Hamburg. Meine Herren, ich hätte da mal eine Frage: Angenommen, unser schönes Deutschland würde angegriffen, massiv und militärisch – würden Sie sich freiwillig melden, ein Gewehr in die Hand nehmen und die Eindringlinge erschießen? Oder lieber mit dem Neun-Euro-Ticket Richtung Westen? Liebe Väter, würden Sie Ihre Söhne ermutigen, in den Krieg zu ziehen? Und, liebe Partnerinnen, Mütter, Schwestern, Tanten, Omas – wie stehen Sie dazu? Mit den Kindern fliehen oder Molotowcocktails basteln?
Absurde Fragen? Das dachten die Menschen in der Ukraine auch, bis vor drei Monaten. Da war jene ferne Zeit, als wir, durchaus zu Recht, über toxische Männlichkeit geredet haben, über breitbeinige Gewalt und hierarchisches Führen und bekloppten Heldenkult. Eben diese toxische Männlichkeit feiern wir gerade: Da ist die, wenn auch ausgedachte Geschichte vom geheimnisvollen Wunderbomber, der quasi im Alleinflug die russische Luftwaffe erledigt haben soll, wir bewundern die Kämpfer aus dem Stahlwerk, die bis zur letzten Kugel ausharrten, und verehren Wolodymyr Selenskyj, der sich „Munition und keine Mitfahrgelegenheit“ in sichere Gefilde wünscht.
Gesellschaft verfällt in archaischste Rollenmuster
Gleichzeitig hat man noch nicht gehört, dass die Quote auch im Schützengraben zu gelten habe. In Kriegszeiten verfällt eine Gesellschaft blitzschnell in archaischste Rollenmuster.

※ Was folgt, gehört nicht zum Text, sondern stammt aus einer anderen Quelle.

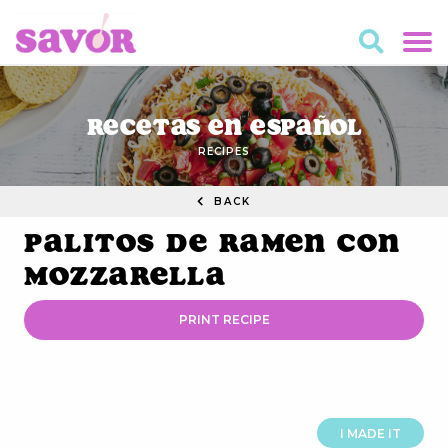
Recetas en Español
RECIPES
BACK
Palitos de Ramen con
Mozzarella
PRINT RECIPE
I MADE IT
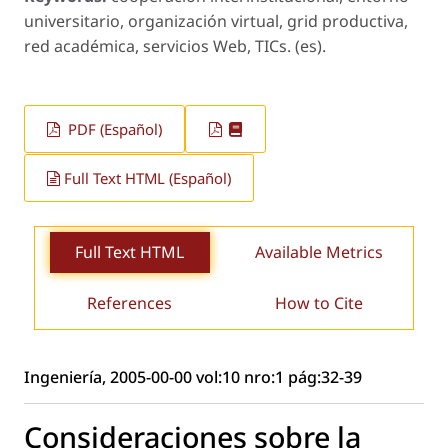
universitario, organización virtual, grid productiva,
red académica, servicios Web, TICs. (es).
PDF (Español)
Full Text HTML (Español)
Full Text HTML
Available Metrics
References
How to Cite
Ingeniería, 2005-00-00 vol:10 nro:1 pág:32-39
Consideraciones sobre la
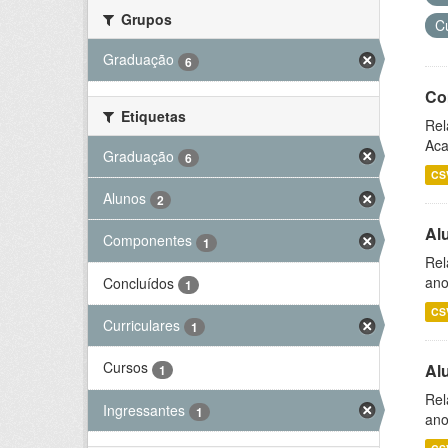
Grupos
C
Graduação
6
Co
Etiquetas
Rel
Aca
Graduação
6
CS
Alunos
2
Al
Componentes
1
Rel
ano
Concluídos
1
CS
Curriculares
1
Cursos
Al
1
Rel
Ingressantes
1
ano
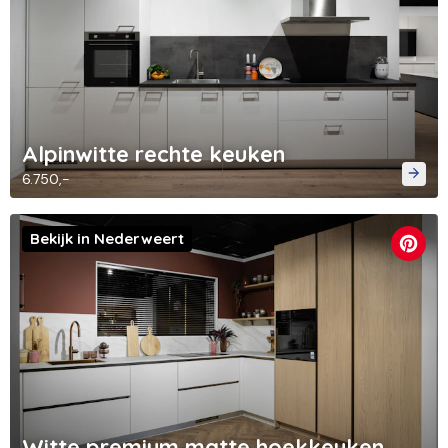
Alpinwitte rechte keuken
6.750,-
Bekijk in Nederweert
Witte premium matte hoekkeuken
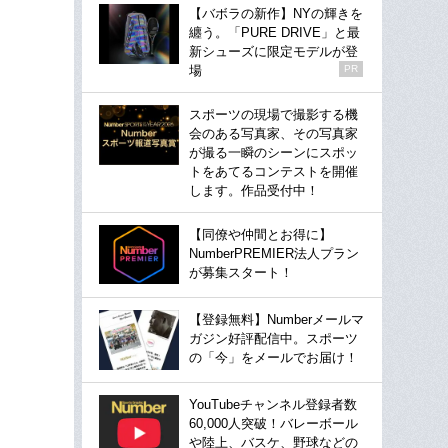
【バボラの新作】NYの輝きを
纏う。「PURE DRIVE」と最
新シューズに限定モデルが登
場
PR
スポーツの現場で撮影する機
会のある写真家、その写真家
が撮る一瞬のシーンにスポッ
トをあてるコンテストを開催
します。作品受付中！
【同僚や仲間とお得に】
NumberPREMIER法人プラン
が募集スタート！
【登録無料】Numberメールマ
ガジン好評配信中。スポーツ
の「今」をメールでお届け！
YouTubeチャンネル登録者数
60,000人突破！バレーボール
や陸上、バスケ、野球などの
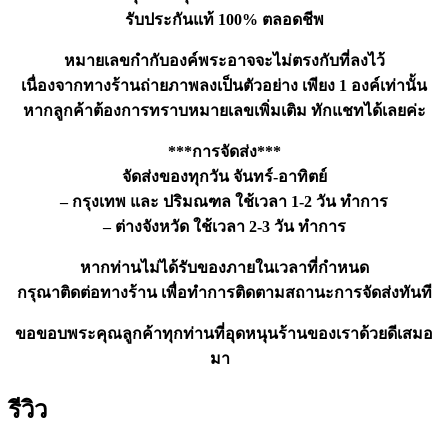
รับประกันแท้ 100% ตลอดชีพ
หมายเลขกำกับองค์พระอาจจะไม่ตรงกับที่ลงไว้
เนื่องจากทางร้านถ่ายภาพลงเป็นตัวอย่าง เพียง 1 องค์เท่านั้น
หากลูกค้าต้องการทราบหมายเลขเพิ่มเติม ทักแชทได้เลยค่ะ
***การจัดส่ง***
จัดส่งของทุกวัน จันทร์-อาทิตย์
– กรุงเทพ และ ปริมณฑล ใช้เวลา 1-2 วัน ทำการ
– ต่างจังหวัด ใช้เวลา 2-3 วัน ทำการ
หากท่านไม่ได้รับของภายในเวลาที่กำหนด
กรุณาติดต่อทางร้าน เพื่อทำการติดตามสถานะการจัดส่งทันที
ขอขอบพระคุณลูกค้าทุกท่านที่อุดหนุนร้านของเราด้วยดีเสมอ
มา
รีวิว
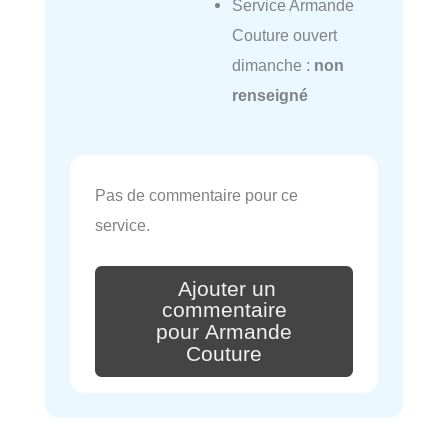
Service Armande
Couture ouvert
dimanche :
non
renseigné
Pas de commentaire pour ce
service.
Ajouter un
commentaire
pour Armande
Couture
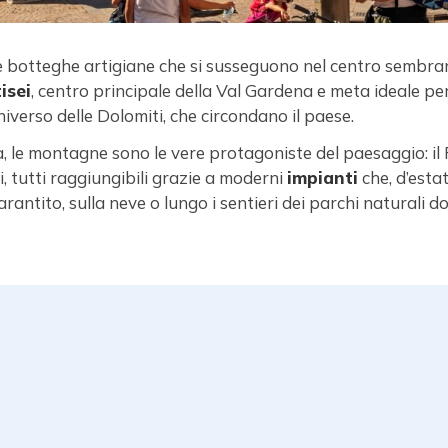
e botteghe artigiane che si susseguono nel centro sembran
isei
, centro principale della Val Gardena e meta ideale per
niverso delle Dolomiti, che circondano il paese.
vità, le montagne sono le vere protagoniste del paesaggio: il 
di, tutti raggiungibili grazie a moderni
impianti
che, d’esta
antito, sulla neve o lungo i sentieri dei parchi naturali dol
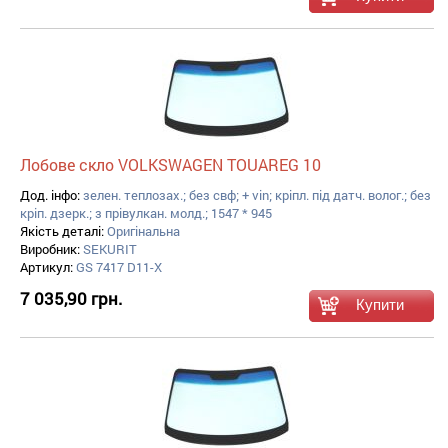
Лобове скло VOLKSWAGEN TOUAREG 10
Дод. інфо:
зелен. теплозах.; без свф; + vin; кріпл. під датч. волог.; без
кріп. дзерк.; з прівулкан. молд.; 1547 * 945
Якість деталі:
Оригінальна
Виробник:
SEKURIT
Артикул:
GS 7417 D11-X
7 035,90 грн.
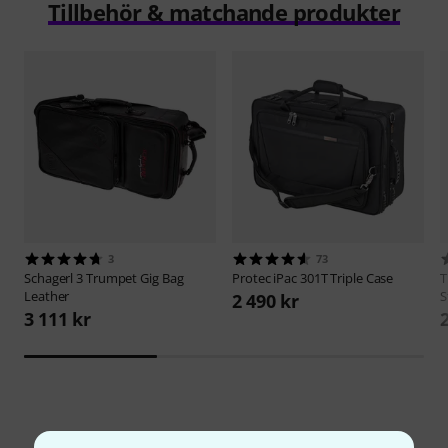
Tillbehör & matchande produkter
3
73
Schagerl
3 Trumpet Gig Bag
Protec
iPac 301T Triple Case
Leather
S
2 490 kr
3 111 kr
4
Kundbetyg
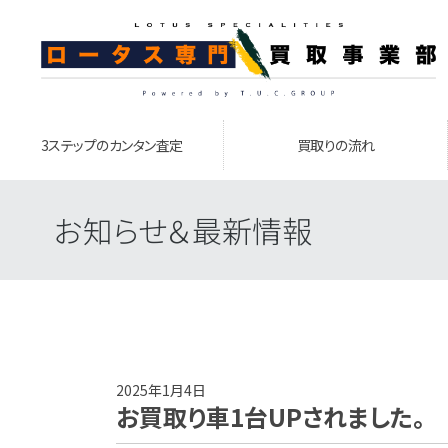
3ステップのカンタン査定
買取りの流れ
お知らせ＆最新情報
2025年1月4日
お買取り車1台UPされました。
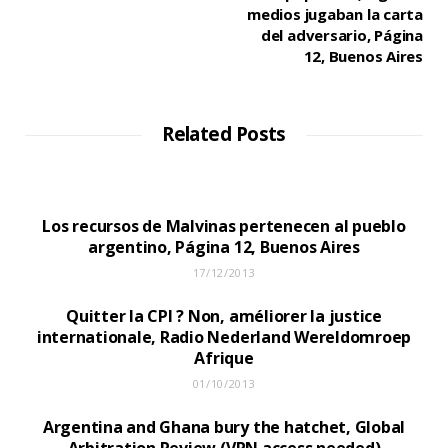
medios jugaban la carta
del adversario, Página
12, Buenos Aires
Related Posts
Los recursos de Malvinas pertenecen al pueblo
argentino, Página 12, Buenos Aires
17/12/2013
Quitter la CPI ? Non, améliorer la justice
internationale, Radio Nederland Wereldomroep
Afrique
01/10/2013
Argentina and Ghana bury the hatchet, Global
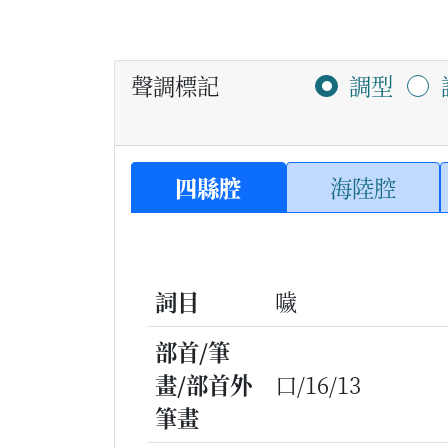
聲調標記
調型
四縣腔
海陸腔
詞目
噦
部首/筆
畫/部首外
口/16/13
筆畫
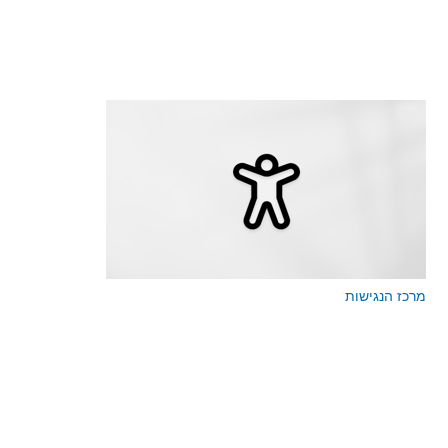
מרכז הנגישות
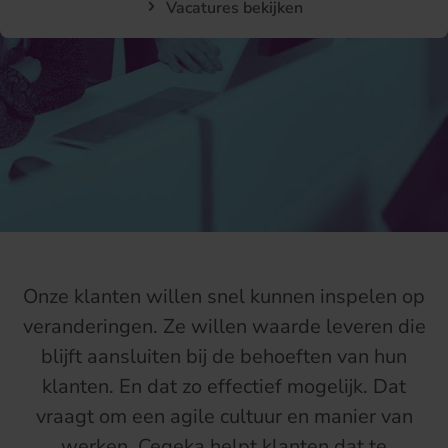
Vacatures bekijken
Onze klanten willen snel kunnen inspelen op
veranderingen. Ze willen waarde leveren die
blijft aansluiten bij de behoeften van hun
klanten. En dat zo effectief mogelijk.
Dat
vraagt om een agile cultuur en manier van
werken.
Cegeka helpt
klanten dat
te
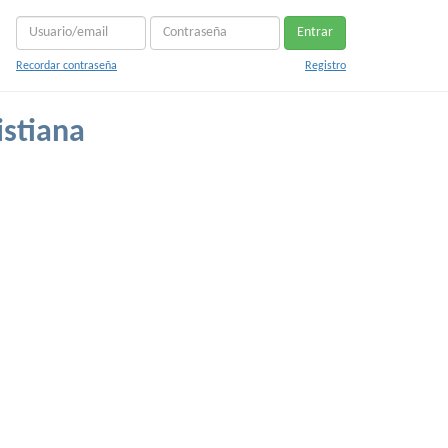
Entrar
Recordar contraseña
Registro
istiana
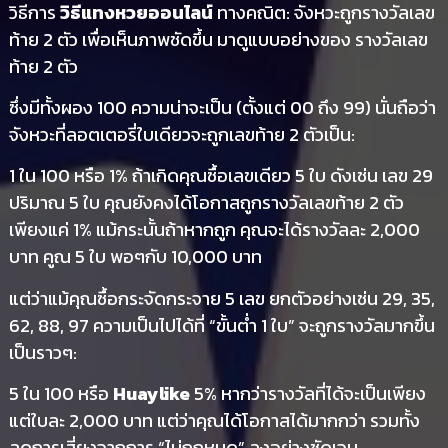
วิธีการ
วิธีแทงหวยออนไลน์
ทางคณิต: จังหวะถูกรางวัลเลข
ท้าย 2 ตัว เพื่อเห็นภาพชัดขึ้น มาดูแบบอย่างของ รางวัลเลข
ท้าย 2 ตัว
ซึ่งมีทั้งผอง 100 ความน่าจะเป็น (ตั้งแต่ 00 ถึง 99) นั่นถือว่า
จังหวะที่ลอตเตอรี่ใบเดียวจะถูกเลขท้าย 2 ตัวเป็น:
1 ใน 100 หรือ 1% ถ้าเกิดคุณซื้อเลขเดียว 5 ใบ ดังเช่น เลข 29
ปริมาณ 5 ใบ คุณยังคงได้โอกาสถูกรางวัลเลขท้าย 2 ตัว
เพียงแค่ 1% แม้กระนั้นถ้าหากถูก คุณจะได้รางวัลละ 2,000
บาท คูณ 5 ใบ พอๆกับ 10,000 บาท
แต่ว่าแม้คุณซื้อกระจัดกระจาย 5 เลข ยกตัวอย่างเช่น 29, 35,
62, 88, 97 ความเป็นไปได้ที่ “ขั้นต่ำ 1 ใบ” จะถูกรางวัลมากขึ้น
เป็นราวๆ:
5 ใน 100 หรือ
Huaylike
5% หากว่ารางวัลที่ได้จะเป็นเพียง
แต่ใบละ 2,000 บาท แต่ว่าคุณได้โอกาสได้มากกว่า รวมทั้ง
ลดการเสี่ยงจากการ “ไม่ถูกหมด” ลงอย่างชัดเจน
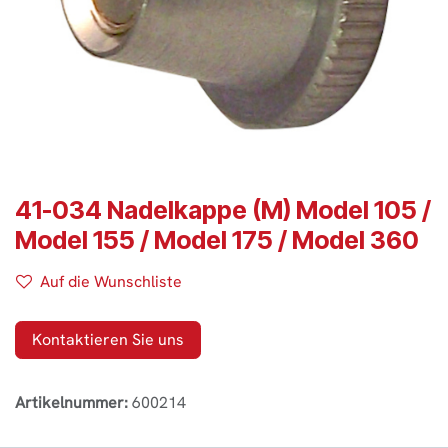
41-034 Nadelkappe (M) Model 105 /
Model 155 / Model 175 / Model 360
Auf die Wunschliste
Kontaktieren Sie uns
Artikelnummer:
600214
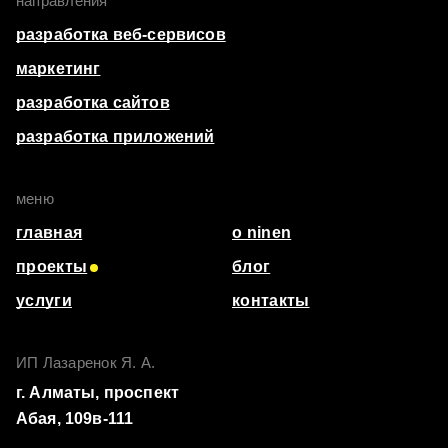
направления
разработка веб-сервисов
маркетинг
разработка сайтов
разработка приложений
меню
главная
о ninen
проекты
блог
услуги
контакты
ИП Лазаренок Я. А.
г. Алматы, ​проспект
Абая, 109в-111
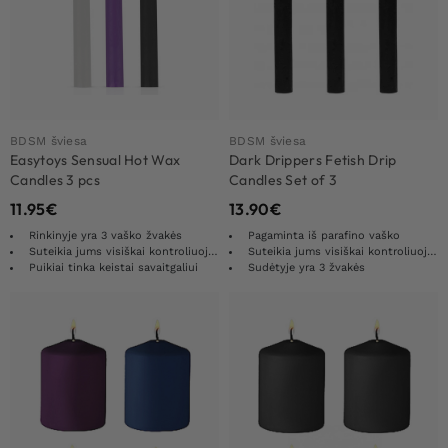
BDSM šviesa
BDSM šviesa
Easytoys Sensual Hot Wax
Dark Drippers Fetish Drip
Candles 3 pcs
Candles Set of 3
11.95
€
13.90
€
Rinkinyje yra 3 vaško žvakės
Pagaminta iš parafino vaško
Suteikia jums visiškai kontroliuojamą malonumą
Suteikia jums visiškai kontroliuojamą malonumą
Puikiai tinka keistai savaitgaliui
Sudėtyje yra 3 žvakės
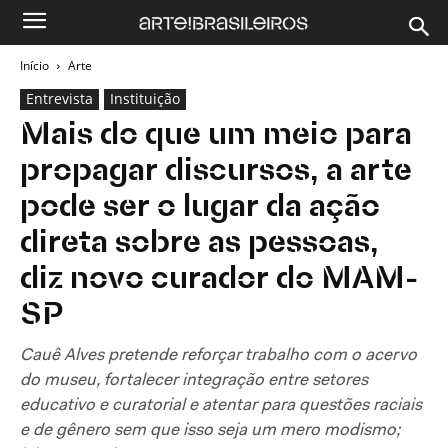
Início
Arte
Entrevista
Instituição
Mais do que um meio para
propagar discursos, a arte
pode ser o lugar da ação
direta sobre as pessoas,
diz novo curador do MAM-
SP
Cauê Alves pretende reforçar trabalho com o acervo
do museu, fortalecer integração entre setores
educativo e curatorial e atentar para questões raciais
e de gênero sem que isso seja um mero modismo;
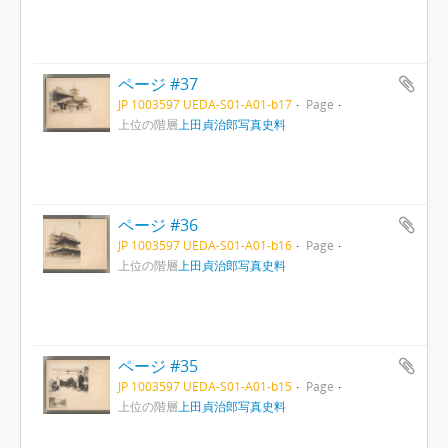
ページ #37
JP 1003597 UEDA-S01-A01-b17
Page
上位の階層
上田貞治郎写真史料
ページ #36
JP 1003597 UEDA-S01-A01-b16
Page
上位の階層
上田貞治郎写真史料
ページ #35
JP 1003597 UEDA-S01-A01-b15
Page
上位の階層
上田貞治郎写真史料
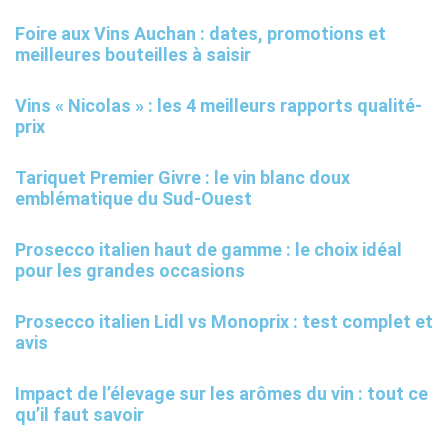
Foire aux Vins Auchan : dates, promotions et
meilleures bouteilles à saisir
Vins « Nicolas » : les 4 meilleurs rapports qualité-
prix
Tariquet Premier Givre : le vin blanc doux
emblématique du Sud-Ouest
Prosecco italien haut de gamme : le choix idéal
pour les grandes occasions
Prosecco italien Lidl vs Monoprix : test complet et
avis
Impact de l’élevage sur les arômes du vin : tout ce
qu’il faut savoir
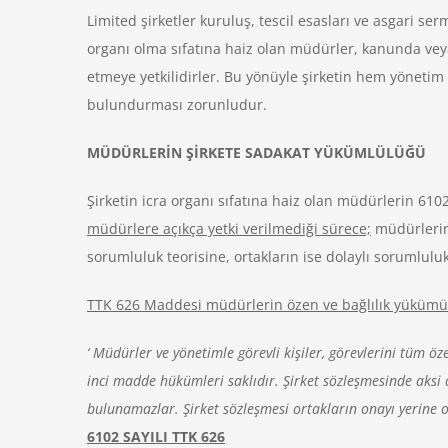
Limited şirketler kuruluş, tescil esasları ve asgari s
organı olma sıfatına haiz olan müdürler, kanunda vey
etmeye yetkilidirler. Bu yönüyle şirketin hem yönetim
bulundurması zorunludur.
MÜDÜRLERİN ŞİRKETE SADAKAT YÜKÜMLÜLÜĞÜ
Şirketin icra organı sıfatına haiz olan müdürlerin 6102
müdürlere açıkça yetki verilmediği sürece;
müdürlerin
sorumluluk teorisine, ortakların ise dolaylı sorumlu
TTK 626 Maddesi müdürlerin özen ve bağlılık yükümü il
‘ Müdürler ve yönetimle görevli kişiler, görevlerini tüm ö
inci madde hükümleri saklıdır. Şirket sözleşmesinde aksi 
bulunamazlar. Şirket sözleşmesi ortakların onayı yerine 
6102 SAYILI TTK 626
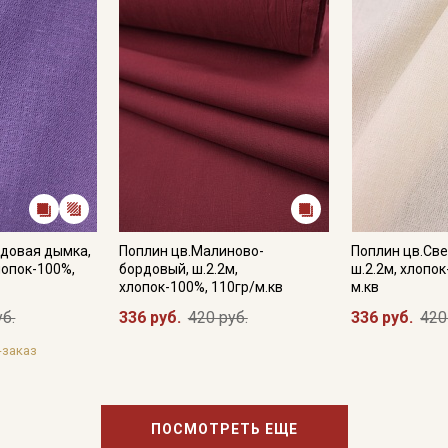
Секретная рассылка от
ндовая дымка,
Поплин цв.Малиново-
Поплин цв.Све
лопок-100%,
бордовый, ш.2.2м,
ш.2.2м, хлопок
Купава
хлопок-100%, 110гр/м.кв
м.кв
уб.
336 руб.
420 руб.
336 руб.
420
Мы публикуем здесь дополнительные
промокоды и скидки до 30% на узкие
-заказ
категории тканей
Электронная почта
ПОСМОТРЕТЬ ЕЩЕ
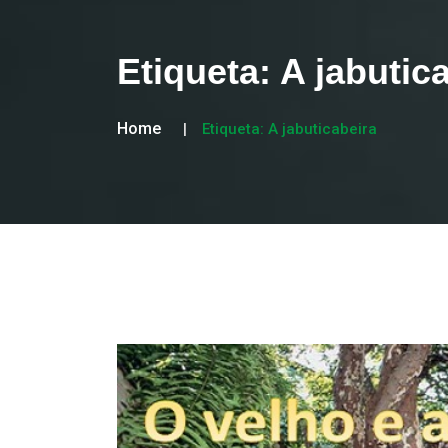
Etiqueta:
A jabutic
Home
Etiqueta:
A jabuticabeira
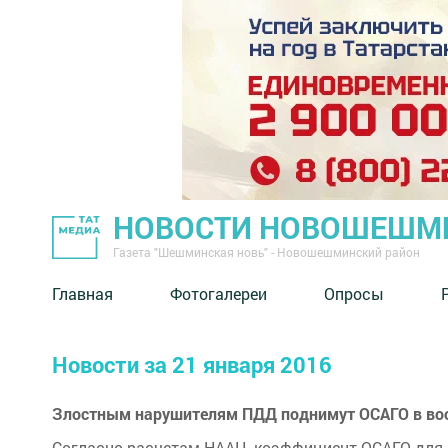
НОВОСТИ НОВОШЕШМ
Газета "Шешминская новь" - Новошешминский район
Главная
Фотогалереи
Опросы
Новости за 21 января 2016
Злостным нарушителям ПДД поднимут ОСАГО в во
Согласно расчетам НААЦ, коэффициент ОСАГО для в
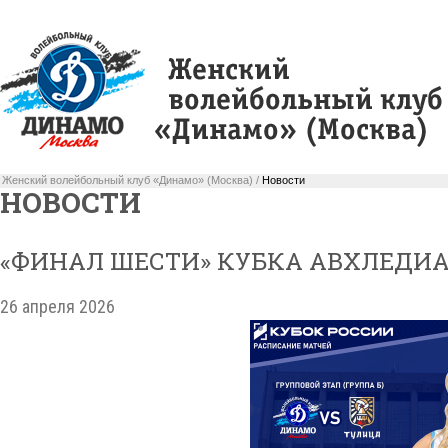
Женский волейбольный клуб «Динамо» (Москва) /
Новости
НОВОСТИ
«ФИНАЛ ШЕСТИ» КУБКА АВХЛЕДИА
26 апреля 2026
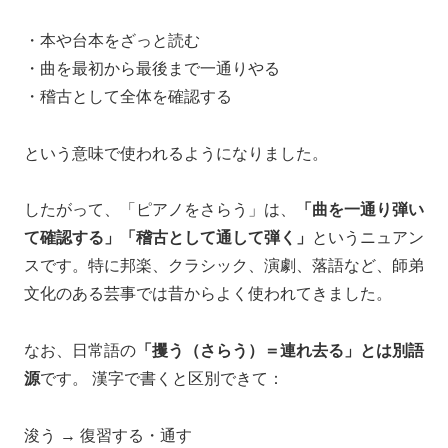
・本や台本をざっと読む
・曲を最初から最後まで一通りやる
・稽古として全体を確認する
という意味で使われるようになりました。
したがって、「ピアノをさらう」は、
「曲を一通り弾い
て確認する」「稽古として通して弾く」
というニュアン
スです。特に邦楽、クラシック、演劇、落語など、師弟
文化のある芸事では昔からよく使われてきました。
なお、日常語の
「攫う（さらう）＝連れ去る」とは別語
源
です。 漢字で書くと区別できて：
浚う → 復習する・通す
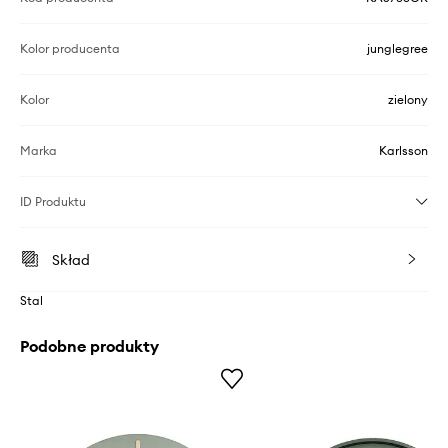
Kolor producenta
junglegree
Kolor
zielony
Marka
Karlsson
ID Produktu
Skład
Stal
Podobne produkty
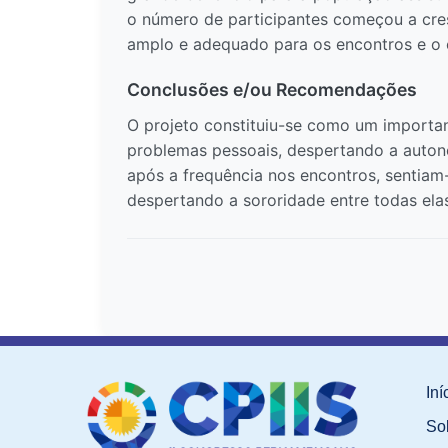
o número de participantes começou a cresc
amplo e adequado para os encontros e o 
Conclusões e/ou Recomendações
O projeto constituiu-se como um importan
problemas pessoais, despertando a autono
após a frequência nos encontros, sentiam
despertando a sororidade entre todas ela
Iní
So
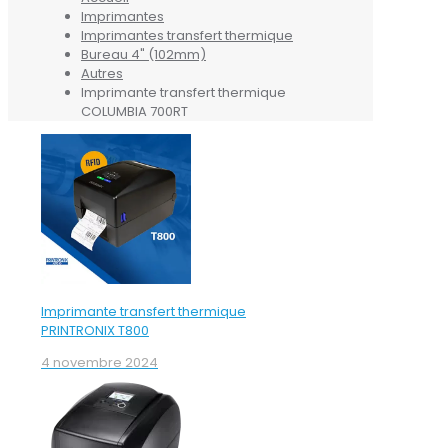
Imprimantes
Imprimantes transfert thermique
Bureau 4" (102mm)
Autres
Imprimante transfert thermique
COLUMBIA 700RT
Imprimante transfert thermique
PRINTRONIX T800
4 novembre 2024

Frauen und Kinder in Sicherheit, Männer beschützen, notfalls mit ihrem Leben, wofür sie, wie seit Tausenden von Jahren, zu Helden hochgesungen werden. Die Überlebenden vererben ihre Traumata.
Ist der Krieg eine derartige Ausnahmesituation, dass Geschlechterdebatten dort nicht gelten? Oder sollte sich eine zeitgemäße Diskussion erst recht an extremen Situationen messen? Nein, keine Witzchen zu bezopften Vegetariern mit Lastenfahrrad, sondern die ernste Frage, was dieser, was jeder Krieg bedeutet für eben noch erbitterte Streitereien über biologische, soziale oder konstruierte Geschlechter. Womöglich steht auch hier eine Zeitenwende an, wohin auch immer.